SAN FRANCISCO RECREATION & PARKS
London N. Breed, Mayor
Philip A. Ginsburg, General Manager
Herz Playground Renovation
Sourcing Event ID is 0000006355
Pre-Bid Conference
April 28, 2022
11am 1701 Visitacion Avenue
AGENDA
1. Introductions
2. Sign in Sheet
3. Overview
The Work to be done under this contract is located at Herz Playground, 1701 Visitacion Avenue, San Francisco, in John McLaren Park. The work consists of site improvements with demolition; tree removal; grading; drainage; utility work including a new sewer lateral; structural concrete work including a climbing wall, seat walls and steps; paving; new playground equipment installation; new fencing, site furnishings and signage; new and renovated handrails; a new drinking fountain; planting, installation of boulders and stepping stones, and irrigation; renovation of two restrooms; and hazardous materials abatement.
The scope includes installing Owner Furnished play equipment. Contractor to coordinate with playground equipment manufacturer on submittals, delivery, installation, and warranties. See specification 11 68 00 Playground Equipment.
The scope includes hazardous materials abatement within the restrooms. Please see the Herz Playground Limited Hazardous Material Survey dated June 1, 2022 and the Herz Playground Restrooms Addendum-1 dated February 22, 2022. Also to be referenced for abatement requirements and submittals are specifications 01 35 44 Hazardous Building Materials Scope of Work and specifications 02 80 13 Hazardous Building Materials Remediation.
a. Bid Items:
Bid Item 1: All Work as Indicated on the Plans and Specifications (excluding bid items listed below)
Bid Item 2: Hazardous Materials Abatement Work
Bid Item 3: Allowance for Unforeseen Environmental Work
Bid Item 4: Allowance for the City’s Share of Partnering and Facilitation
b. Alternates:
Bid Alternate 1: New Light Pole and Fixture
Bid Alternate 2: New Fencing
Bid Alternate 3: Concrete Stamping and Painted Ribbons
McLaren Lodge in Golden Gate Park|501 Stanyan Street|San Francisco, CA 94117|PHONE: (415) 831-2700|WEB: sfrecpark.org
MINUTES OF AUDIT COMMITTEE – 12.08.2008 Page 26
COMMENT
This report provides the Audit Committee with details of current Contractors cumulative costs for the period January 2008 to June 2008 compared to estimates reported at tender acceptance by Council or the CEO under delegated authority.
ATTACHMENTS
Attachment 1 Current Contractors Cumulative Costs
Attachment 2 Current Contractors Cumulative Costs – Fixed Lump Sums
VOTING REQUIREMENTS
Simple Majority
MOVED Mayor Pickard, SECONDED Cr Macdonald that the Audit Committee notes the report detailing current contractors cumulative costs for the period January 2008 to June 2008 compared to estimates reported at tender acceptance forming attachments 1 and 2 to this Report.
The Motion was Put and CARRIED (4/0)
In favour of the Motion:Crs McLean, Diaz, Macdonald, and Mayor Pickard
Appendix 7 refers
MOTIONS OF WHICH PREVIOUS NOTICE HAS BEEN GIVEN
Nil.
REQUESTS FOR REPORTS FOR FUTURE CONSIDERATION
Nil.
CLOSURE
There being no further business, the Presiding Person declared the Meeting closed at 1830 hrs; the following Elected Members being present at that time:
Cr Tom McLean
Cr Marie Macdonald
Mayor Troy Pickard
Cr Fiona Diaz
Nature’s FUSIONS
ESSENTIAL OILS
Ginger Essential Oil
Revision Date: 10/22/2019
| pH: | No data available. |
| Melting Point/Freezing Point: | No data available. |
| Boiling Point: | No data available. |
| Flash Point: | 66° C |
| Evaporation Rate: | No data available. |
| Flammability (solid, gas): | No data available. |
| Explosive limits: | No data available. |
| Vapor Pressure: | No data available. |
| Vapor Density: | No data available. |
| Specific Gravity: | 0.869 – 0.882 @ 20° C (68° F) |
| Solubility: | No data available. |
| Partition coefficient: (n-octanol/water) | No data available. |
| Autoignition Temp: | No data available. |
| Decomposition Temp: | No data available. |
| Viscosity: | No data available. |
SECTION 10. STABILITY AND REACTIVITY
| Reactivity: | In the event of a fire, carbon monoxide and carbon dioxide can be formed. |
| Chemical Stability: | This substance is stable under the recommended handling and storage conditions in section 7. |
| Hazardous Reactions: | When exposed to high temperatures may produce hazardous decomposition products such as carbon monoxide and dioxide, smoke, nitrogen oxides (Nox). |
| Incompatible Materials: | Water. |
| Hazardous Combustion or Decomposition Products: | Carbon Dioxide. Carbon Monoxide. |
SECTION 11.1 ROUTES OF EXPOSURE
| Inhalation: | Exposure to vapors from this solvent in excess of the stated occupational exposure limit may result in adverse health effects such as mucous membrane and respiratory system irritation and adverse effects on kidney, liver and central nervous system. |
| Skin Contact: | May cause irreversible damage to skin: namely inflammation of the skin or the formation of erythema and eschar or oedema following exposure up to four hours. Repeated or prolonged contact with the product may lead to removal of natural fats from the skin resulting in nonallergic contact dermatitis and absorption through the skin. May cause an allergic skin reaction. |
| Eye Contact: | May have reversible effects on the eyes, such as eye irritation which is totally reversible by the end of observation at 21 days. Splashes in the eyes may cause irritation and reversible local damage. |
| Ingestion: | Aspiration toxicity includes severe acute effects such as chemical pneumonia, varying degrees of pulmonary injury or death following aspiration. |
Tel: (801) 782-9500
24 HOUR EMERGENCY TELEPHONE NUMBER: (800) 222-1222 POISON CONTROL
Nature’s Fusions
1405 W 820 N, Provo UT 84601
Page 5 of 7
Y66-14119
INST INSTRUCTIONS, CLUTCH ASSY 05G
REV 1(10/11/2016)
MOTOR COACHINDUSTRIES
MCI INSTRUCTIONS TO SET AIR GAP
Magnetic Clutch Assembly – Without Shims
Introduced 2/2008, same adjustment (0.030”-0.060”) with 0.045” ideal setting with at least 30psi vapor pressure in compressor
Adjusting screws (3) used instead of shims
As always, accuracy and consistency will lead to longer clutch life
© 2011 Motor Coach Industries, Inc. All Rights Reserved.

§ The task
All lines above from the one with "Point: | 66° C |" to the one with "Solubility: | No data available. |", inclusive, should be copied exactly, and no other lines.

§ Problem solution
| Flash Point: | 66° C |
| Evaporation Rate: | No data available. |
| Flammability (solid, gas): | No data available. |
| Explosive limits: | No data available. |
| Vapor Pressure: | No data available. |
| Vapor Density: | No data available. |
| Specific Gravity: | 0.869 – 0.882 @ 20° C (68° F) |
| Solubility: | No data available. |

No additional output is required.